──────── Verilen Metin ────────

Rusya - Ukrayna geriliminin arka planı
“RUSYA BU KIŞ SALDIRACAK”
Odatv bölgeden bildiriyor: Rusya - Ukrayna geriliminin arka planı
Halbuki benim 14 yıldan beri gazetecilik yaptığım Ukrayna, hiç de savaş havasında değil...
Komşu ülkenin, hele de Rusya gibi bir büyük gücün saldırısına uğramak üzere olan bir ülkede nasıl bir ortam olur? Halk alışveriş yerlerine akın eder, yurtdışına göç edebilecek olanlar kitlesel olarak göç etmeye çalışır veya askerlik şubeleri önünde kuyruklar oluşur. Basın da sürekli bu konuyu işler. Oysa ki, burada gündelik hayatta hiçbir olağanüstü durum yok. Basında da en Rus karşıtı, en milliyetçi çizgideki Ukrayna gazeteleri bile, Rusya’nın Ukrayna’yı ele geçirmeye hazırlandığı haberlerini fantastik buluyor.
Ukrayna basını sınırda bir Rus askeri yığılmasının olduğunu doğrulamakla birlikte, bunun Ukrayna’yı istiladan ziyade, korkutma amaçlı bir harekat olduğunu savunuyor.
Ukrayna yönetimi ilk haftalarda, ABD’nin iddialarına rağmen sınırda Rus askeri sayısının kaygı verici boyutlarda artışının olmadığını söylüyordu. Sonraki haftalarda Ukraynalı bazı yetkililer, Rus tehdidinden bahsedince milliyetçi muhalefet, onları ülkenin iç sorunlarını unutturup gündem değiştirmeye çalışmakla suçladı.
Rusya ile Ukrayna ilişkilerini karmaşıklaştıran konu; Ukrayna, yüzlerce yıl Rusya ve Sovyetler Birliği egemenliğinde kaldığı için günümüzde Ukrayna açısından iki ülke ilişkileri Ukrayna’nın bağımsızlık konusuyla alakalı iken, Rusya açısından ilişkiler, Rusya’nın güvenlik meselesiyle alakalı... Ukrayna yönetimlerinin NATO’ya üyelikten söz etmesi, Rusya açısından, Rusya’nın batıdan çevrelenmesi anlamına gelir. Ukrayna’nın Rusya açısından taşıdığı önemi Rusya Cumhurbaşkanı Putin, iki ay kadar önce, “Eğer Ukrayna NATO’ya üye olursa, Ukrayna’ya yerleştirilecek NATO füzeleri Moskova’yı 7 dakikada vurabilir” diyerek en net şekilde ifade etti. Önceki gün ABD Başkanı Joe Biden’la görüşmesinin ardından da Putin, “Her ülke, kendi güvenliğini istediği şekilde sağlayabilir, fakat bu bir başka ülkenin güvenliği pahasına olmamalı" diyerek, Ukrayna’nın NATO üyeliğinin Rusya’nın güvenliğini tehdit edeceğini iddia etmişti.

──────── Sağlanan Materyal ────────

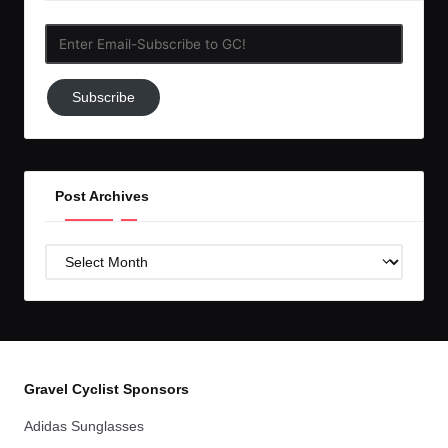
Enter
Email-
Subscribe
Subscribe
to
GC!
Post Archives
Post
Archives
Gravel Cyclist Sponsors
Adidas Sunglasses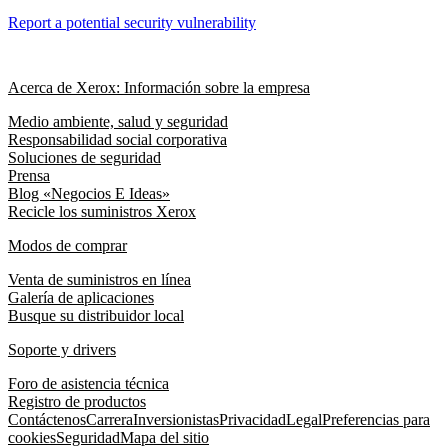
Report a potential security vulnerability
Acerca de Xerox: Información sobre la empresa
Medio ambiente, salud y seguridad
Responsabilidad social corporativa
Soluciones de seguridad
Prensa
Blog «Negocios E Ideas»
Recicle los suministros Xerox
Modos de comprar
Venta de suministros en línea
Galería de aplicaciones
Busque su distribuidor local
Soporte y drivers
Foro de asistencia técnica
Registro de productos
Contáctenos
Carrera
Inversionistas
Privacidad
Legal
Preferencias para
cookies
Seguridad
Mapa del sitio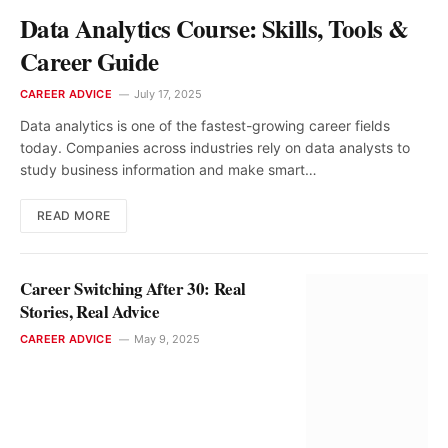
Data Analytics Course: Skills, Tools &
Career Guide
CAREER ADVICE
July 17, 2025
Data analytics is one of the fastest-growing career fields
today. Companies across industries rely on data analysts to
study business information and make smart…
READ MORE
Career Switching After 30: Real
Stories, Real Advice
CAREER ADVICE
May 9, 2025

────────

Rusya - Ukrayna gerginliğinin arka planını ele alan metinde "Odatv bölgeden bildiriyor: Rusya" sözcükleriyle başlayıp "savaş havasında değil..." sözcükleriyle biten bölümün tamamını hiçbir değişiklik yapmadan yeniden yazınız.

Odatv bölgeden bildiriyor: Rusya - Ukrayna geriliminin arka planı
Halbuki benim 14 yıldan beri gazetecilik yaptığım Ukrayna, hiç de savaş havasında değil...